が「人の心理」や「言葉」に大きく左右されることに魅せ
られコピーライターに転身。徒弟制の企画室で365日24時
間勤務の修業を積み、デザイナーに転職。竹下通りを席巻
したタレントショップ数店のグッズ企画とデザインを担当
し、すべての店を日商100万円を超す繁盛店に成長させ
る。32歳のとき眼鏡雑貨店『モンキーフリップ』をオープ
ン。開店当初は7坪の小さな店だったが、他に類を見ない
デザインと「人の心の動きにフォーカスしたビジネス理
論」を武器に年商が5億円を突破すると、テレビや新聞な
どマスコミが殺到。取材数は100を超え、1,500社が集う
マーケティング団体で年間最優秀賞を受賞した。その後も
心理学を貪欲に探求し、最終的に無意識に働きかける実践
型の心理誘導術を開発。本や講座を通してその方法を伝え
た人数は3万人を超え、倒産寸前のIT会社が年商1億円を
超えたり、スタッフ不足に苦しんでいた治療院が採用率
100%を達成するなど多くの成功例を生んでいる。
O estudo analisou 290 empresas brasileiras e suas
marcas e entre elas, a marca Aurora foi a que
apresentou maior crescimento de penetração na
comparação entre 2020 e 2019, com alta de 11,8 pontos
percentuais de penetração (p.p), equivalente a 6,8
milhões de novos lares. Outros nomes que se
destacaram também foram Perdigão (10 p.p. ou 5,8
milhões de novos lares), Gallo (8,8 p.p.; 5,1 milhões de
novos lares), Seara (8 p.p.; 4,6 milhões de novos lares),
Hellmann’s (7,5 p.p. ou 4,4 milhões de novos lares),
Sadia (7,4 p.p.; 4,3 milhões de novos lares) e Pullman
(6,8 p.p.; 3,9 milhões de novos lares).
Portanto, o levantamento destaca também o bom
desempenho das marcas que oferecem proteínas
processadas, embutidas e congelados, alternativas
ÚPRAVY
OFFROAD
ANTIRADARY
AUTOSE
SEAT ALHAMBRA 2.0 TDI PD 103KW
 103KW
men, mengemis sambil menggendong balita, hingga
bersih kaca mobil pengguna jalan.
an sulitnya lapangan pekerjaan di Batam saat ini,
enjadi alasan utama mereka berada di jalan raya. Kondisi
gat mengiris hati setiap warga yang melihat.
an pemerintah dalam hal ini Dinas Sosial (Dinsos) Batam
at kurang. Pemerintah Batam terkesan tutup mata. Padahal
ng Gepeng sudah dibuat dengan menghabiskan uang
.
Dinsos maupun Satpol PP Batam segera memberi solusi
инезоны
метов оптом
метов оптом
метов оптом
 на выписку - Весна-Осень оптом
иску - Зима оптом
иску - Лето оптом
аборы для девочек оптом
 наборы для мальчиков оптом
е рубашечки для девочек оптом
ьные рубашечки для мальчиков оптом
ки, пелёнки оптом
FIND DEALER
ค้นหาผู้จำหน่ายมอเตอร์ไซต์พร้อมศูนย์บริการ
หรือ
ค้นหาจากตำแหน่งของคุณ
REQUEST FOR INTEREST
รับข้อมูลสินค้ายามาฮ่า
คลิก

Work required -
Go through the data above and return every line exactly.

Exercise solution -
が「人の心理」や「言葉」に大きく左右されることに魅せ
られコピーライターに転身。徒弟制の企画室で365日24時
間勤務の修業を積み、デザイナーに転職。竹下通りを席巻
したタレントショップ数店のグッズ企画とデザインを担当
し、すべての店を日商100万円を超す繁盛店に成長させ
る。32歳のとき眼鏡雑貨店『モンキーフリップ』をオープ
ン。開店当初は7坪の小さな店だったが、他に類を見ない
デザインと「人の心の動きにフォーカスしたビジネス理
論」を武器に年商が5億円を突破すると、テレビや新聞な
どマスコミが殺到。取材数は100を超え、1,500社が集う
マーケティング団体で年間最優秀賞を受賞した。その後も
心理学を貪欲に探求し、最終的に無意識に働きかける実践
型の心理誘導術を開発。本や講座を通してその方法を伝え
た人数は3万人を超え、倒産寸前のIT会社が年商1億円を
超えたり、スタッフ不足に苦しんでいた治療院が採用率
100%を達成するなど多くの成功例を生んでいる。
O estudo analisou 290 empresas brasileiras e suas
marcas e entre elas, a marca Aurora foi a que
apresentou maior crescimento de penetração na
comparação entre 2020 e 2019, com alta de 11,8 pontos
percentuais de penetração (p.p), equivalente a 6,8
milhões de novos lares. Outros nomes que se
destacaram também foram Perdigão (10 p.p. ou 5,8
milhões de novos lares), Gallo (8,8 p.p.; 5,1 milhões de
novos lares), Seara (8 p.p.; 4,6 milhões de novos lares),
Hellmann’s (7,5 p.p. ou 4,4 milhões de novos lares),
Sadia (7,4 p.p.; 4,3 milhões de novos lares) e Pullman
(6,8 p.p.; 3,9 milhões de novos lares).
Portanto, o levantamento destaca também o bom
desempenho das marcas que oferecem proteínas
processadas, embutidas e congelados, alternativas
ÚPRAVY
OFFROAD
ANTIRADARY
AUTOSE
SEAT ALHAMBRA 2.0 TDI PD 103KW
 103KW
men, mengemis sambil menggendong balita, hingga
bersih kaca mobil pengguna jalan.
an sulitnya lapangan pekerjaan di Batam saat ini,
enjadi alasan utama mereka berada di jalan raya. Kondisi
gat mengiris hati setiap warga yang melihat.
an pemerintah dalam hal ini Dinas Sosial (Dinsos) Batam
at kurang. Pemerintah Batam terkesan tutup mata. Padahal
ng Gepeng sudah dibuat dengan menghabiskan uang
.
Dinsos maupun Satpol PP Batam segera memberi solusi
инезоны
метов оптом
метов оптом
метов оптом
 на выписку - Весна-Осень оптом
иску - Зима оптом
иску - Лето оптом
аборы для девочек оптом
 наборы для мальчиков оптом
е рубашечки для девочек оптом
ьные рубашечки для мальчиков оптом
ки, пелёнки оптом
FIND DEALER
ค้นหาผู้จำหน่ายมอเตอร์ไซต์พร้อมศูนย์บริการ
หรือ
ค้นหาจากตำแหน่งของคุณ
REQUEST FOR INTEREST
รับข้อมูลสินค้ายามาฮ่า
คลิก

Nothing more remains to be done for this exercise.